Please return, word for word, the lines of the listing that start with the line containing "scientific name: Thalassia hemprichii" and go on through the line containing "collection date as typed: 17 Sep 1929", with both of those lines included.

Stored data entries
- - - - - - -

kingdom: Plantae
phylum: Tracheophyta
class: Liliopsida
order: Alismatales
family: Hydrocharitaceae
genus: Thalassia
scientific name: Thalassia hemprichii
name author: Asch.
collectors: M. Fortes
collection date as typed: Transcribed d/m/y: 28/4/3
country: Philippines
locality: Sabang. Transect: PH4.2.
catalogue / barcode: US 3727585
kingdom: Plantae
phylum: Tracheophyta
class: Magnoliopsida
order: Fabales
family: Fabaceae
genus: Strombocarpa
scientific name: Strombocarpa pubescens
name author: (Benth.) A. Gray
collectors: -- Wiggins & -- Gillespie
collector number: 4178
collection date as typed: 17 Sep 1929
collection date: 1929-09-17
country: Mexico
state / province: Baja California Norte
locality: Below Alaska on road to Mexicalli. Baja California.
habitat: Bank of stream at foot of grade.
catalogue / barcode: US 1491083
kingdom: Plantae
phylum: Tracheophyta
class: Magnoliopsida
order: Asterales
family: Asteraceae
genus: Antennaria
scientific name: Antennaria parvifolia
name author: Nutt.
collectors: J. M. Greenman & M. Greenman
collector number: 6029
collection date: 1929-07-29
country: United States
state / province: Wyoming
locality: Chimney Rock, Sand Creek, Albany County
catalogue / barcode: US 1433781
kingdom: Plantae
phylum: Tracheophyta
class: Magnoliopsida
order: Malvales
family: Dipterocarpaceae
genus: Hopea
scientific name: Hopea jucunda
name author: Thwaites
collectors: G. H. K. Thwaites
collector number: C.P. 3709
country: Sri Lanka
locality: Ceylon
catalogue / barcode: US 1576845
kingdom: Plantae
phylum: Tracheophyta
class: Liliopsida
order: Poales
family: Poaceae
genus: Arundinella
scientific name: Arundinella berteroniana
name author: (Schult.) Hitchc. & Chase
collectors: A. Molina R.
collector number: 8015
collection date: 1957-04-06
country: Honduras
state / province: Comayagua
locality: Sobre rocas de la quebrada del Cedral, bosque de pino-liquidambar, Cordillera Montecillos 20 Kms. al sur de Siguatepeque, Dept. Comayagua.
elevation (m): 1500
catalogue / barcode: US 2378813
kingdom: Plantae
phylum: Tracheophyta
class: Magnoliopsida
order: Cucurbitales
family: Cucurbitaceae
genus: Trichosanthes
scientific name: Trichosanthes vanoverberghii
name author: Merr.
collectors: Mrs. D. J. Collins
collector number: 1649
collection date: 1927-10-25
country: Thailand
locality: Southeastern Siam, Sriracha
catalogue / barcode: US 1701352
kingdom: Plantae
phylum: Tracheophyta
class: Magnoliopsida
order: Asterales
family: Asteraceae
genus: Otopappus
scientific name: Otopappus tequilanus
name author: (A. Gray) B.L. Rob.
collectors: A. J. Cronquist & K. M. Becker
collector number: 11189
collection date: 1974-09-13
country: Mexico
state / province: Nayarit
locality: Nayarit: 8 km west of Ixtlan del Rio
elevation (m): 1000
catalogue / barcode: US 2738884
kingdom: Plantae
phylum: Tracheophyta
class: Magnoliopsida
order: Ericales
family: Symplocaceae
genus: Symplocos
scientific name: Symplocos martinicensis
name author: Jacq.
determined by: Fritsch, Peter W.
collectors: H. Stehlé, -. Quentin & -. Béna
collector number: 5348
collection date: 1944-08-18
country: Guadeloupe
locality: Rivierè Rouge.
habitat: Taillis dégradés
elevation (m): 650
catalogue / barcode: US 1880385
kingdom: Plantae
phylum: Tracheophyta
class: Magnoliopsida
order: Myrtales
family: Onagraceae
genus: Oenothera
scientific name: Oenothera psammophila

- - - - - - -

▶ [Correct output]
scientific name: Thalassia hemprichii
name author: Asch.
collectors: M. Fortes
collection date as typed: Transcribed d/m/y: 28/4/3
country: Philippines
locality: Sabang. Transect: PH4.2.
catalogue / barcode: US 3727585
kingdom: Plantae
phylum: Tracheophyta
class: Magnoliopsida
order: Fabales
family: Fabaceae
genus: Strombocarpa
scientific name: Strombocarpa pubescens
name author: (Benth.) A. Gray
collectors: -- Wiggins & -- Gillespie
collector number: 4178
collection date as typed: 17 Sep 1929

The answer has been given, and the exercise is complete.